In fact, i say nothing happened, but there was a online controversy due to toilets changes for diversity. That’s a change I have seen in several events in the past such as Write The Docs, OSS Summit, Chaos Computer Congress, and one that is popular because that’s a inexpensive way to be inclusive.
There was plenty of people protesting Linux Foundation choice to have a even in Texas last year on Twitter/X. Again, the organizers had to quickly react before it became a problem and people started to contact sponsors (which would result in budget issues).
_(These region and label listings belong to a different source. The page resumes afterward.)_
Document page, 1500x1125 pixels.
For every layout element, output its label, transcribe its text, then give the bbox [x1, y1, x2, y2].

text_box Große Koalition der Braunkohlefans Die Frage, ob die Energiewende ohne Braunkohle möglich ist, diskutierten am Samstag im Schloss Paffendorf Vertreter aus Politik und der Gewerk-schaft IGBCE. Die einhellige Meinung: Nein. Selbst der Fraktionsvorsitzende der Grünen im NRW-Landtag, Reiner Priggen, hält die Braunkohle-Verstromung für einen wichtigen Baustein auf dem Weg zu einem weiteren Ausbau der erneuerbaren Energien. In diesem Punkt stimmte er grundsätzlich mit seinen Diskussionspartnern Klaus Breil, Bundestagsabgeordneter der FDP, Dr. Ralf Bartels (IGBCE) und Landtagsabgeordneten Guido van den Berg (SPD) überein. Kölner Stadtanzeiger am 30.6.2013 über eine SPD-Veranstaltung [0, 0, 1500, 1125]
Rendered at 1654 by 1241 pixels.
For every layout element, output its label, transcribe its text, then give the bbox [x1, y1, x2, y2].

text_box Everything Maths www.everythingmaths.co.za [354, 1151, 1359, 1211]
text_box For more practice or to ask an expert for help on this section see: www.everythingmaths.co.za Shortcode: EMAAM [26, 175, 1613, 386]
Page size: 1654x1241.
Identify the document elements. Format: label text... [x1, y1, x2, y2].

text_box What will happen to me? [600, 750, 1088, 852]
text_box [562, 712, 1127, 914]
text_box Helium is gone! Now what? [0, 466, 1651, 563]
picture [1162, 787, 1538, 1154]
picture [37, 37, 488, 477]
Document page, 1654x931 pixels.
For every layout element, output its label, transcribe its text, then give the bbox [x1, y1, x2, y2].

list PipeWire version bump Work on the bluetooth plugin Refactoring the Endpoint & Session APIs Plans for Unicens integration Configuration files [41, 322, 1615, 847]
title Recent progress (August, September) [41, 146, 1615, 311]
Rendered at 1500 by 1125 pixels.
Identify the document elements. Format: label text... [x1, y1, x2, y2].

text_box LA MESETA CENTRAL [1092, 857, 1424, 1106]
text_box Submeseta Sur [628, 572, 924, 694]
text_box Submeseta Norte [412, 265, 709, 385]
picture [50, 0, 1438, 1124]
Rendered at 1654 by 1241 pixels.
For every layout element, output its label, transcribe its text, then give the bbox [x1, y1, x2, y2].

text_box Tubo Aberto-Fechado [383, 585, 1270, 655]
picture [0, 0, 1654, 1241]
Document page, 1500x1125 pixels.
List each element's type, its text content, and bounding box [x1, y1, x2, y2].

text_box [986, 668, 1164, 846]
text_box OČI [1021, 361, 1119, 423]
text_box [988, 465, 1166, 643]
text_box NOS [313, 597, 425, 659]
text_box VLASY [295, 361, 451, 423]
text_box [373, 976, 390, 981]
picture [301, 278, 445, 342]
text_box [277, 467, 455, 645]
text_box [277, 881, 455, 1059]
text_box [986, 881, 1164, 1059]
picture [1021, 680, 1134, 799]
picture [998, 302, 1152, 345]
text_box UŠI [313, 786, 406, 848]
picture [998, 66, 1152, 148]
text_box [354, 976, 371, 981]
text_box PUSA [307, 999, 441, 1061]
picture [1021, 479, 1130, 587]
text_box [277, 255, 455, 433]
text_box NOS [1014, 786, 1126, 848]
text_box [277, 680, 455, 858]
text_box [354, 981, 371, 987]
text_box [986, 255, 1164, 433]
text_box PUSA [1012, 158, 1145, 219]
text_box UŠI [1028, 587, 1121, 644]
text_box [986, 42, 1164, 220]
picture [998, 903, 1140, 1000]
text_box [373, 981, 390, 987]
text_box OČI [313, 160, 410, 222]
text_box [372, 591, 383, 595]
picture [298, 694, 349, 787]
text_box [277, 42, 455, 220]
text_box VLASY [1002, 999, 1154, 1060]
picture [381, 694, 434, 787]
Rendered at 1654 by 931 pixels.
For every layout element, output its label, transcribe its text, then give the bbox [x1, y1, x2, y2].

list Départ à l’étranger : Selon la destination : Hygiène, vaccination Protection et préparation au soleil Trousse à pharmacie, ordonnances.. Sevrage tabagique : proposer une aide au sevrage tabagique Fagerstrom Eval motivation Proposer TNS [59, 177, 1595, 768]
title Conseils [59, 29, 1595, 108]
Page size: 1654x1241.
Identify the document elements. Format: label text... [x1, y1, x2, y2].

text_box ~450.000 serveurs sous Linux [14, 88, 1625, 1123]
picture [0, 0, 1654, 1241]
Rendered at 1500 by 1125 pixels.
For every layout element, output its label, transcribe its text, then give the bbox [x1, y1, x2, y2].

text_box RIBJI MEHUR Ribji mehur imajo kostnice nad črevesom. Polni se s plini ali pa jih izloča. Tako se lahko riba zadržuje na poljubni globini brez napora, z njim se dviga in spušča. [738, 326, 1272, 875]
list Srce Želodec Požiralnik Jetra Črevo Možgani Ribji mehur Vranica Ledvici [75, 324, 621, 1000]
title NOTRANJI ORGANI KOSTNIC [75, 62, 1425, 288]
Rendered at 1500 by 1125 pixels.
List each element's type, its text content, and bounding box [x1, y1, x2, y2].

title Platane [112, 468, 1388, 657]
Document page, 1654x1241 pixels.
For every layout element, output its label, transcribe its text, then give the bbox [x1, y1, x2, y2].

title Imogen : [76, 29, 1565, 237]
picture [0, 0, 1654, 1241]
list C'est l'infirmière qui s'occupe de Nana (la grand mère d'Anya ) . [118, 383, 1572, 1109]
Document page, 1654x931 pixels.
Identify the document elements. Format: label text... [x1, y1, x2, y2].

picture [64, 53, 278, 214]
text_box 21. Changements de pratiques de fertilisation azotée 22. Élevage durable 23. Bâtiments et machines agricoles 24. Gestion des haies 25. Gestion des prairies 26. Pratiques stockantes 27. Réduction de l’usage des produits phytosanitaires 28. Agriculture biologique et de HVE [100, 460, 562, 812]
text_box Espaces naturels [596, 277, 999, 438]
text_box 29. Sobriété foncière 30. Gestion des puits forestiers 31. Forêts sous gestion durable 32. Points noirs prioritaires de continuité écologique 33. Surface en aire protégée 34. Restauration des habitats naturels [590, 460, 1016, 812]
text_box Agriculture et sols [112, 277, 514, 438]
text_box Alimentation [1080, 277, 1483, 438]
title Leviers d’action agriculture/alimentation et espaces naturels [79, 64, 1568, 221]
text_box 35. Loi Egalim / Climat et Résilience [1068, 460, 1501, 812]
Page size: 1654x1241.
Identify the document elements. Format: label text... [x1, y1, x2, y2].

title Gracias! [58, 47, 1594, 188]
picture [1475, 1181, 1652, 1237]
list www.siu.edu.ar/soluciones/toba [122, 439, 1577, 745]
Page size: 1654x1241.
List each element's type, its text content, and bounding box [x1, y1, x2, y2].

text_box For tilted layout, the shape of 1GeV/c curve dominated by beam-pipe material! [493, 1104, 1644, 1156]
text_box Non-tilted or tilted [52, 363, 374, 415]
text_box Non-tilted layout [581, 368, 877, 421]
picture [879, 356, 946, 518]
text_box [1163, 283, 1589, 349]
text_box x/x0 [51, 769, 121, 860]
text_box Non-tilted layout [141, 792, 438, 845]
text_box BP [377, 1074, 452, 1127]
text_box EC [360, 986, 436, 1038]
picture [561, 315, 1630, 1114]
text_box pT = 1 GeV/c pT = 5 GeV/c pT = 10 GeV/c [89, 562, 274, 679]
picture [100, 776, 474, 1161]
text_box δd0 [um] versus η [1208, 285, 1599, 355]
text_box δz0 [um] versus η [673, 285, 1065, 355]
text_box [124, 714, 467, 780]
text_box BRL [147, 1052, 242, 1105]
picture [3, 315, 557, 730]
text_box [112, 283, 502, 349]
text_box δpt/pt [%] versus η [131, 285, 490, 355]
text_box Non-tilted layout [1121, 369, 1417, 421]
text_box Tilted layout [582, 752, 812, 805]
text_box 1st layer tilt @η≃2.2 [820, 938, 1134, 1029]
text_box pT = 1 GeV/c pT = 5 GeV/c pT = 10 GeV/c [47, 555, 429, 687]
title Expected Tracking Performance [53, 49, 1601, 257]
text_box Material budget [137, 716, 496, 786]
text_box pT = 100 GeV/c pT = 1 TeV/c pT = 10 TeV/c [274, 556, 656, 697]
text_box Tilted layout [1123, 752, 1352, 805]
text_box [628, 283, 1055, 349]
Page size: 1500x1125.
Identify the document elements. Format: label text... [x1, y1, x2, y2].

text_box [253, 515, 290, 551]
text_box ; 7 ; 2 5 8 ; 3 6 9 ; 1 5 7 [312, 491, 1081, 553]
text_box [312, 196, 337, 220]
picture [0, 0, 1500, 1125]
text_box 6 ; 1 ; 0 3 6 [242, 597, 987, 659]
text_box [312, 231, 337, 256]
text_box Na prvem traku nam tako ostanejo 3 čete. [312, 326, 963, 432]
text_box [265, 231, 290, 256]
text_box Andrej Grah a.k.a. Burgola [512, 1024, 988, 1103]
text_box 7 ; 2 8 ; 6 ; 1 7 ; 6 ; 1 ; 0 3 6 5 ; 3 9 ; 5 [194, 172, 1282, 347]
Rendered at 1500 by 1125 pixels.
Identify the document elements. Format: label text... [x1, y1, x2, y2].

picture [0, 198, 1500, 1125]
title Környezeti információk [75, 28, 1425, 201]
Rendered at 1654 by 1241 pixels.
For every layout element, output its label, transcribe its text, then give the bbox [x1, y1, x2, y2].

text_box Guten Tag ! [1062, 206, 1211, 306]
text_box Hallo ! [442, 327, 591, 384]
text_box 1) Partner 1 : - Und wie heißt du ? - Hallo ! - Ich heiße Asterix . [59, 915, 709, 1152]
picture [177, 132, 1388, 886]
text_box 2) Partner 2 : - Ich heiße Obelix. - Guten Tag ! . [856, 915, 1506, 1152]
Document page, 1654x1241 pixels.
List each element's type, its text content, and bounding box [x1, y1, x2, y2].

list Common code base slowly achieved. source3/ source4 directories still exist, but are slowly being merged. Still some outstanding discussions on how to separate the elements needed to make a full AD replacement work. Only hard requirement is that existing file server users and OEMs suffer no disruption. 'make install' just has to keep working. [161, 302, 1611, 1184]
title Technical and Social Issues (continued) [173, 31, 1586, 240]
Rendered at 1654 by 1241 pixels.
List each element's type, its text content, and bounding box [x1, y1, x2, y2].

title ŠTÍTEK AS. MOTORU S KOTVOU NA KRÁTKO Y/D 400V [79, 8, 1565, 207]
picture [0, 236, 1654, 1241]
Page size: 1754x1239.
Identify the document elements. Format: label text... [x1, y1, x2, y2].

Again, I am sure they would have preferred not having to deal with the controversy, but they had no choice due to contracts being signed before.
So there is plenty of risks increase on various axes.
But even without that, that would also go contrary to the value we push, and undo lots of hard work made by people since years.
Some US states are becoming toxic and create reputational risks, and that’s a unfortunate fact.
Yes, that’s deeply unfair for people living there who are most likely fine and welcoming in their majority.
But that’s also unfair for people who would feel unsafe during a whole event (or more likely, just not come due to a problem that could have been avoided ). That would be unfair to subject the event team to extra stress and more work. That would be unfair to have one group be potentially unable to do a meetup. That would be unfair to undo the work done to be inclusive.
In the end, we can’t just handwave around “diversity” and “being safe” and not add it to the processes somewhere, and have this discussion every year (because yes, I can predict we will have it year after year and louder and louder, because that’s what happened everywhere.
We say we want to be welcoming so it is time to show it. Because even with inflation, talk is still cheap.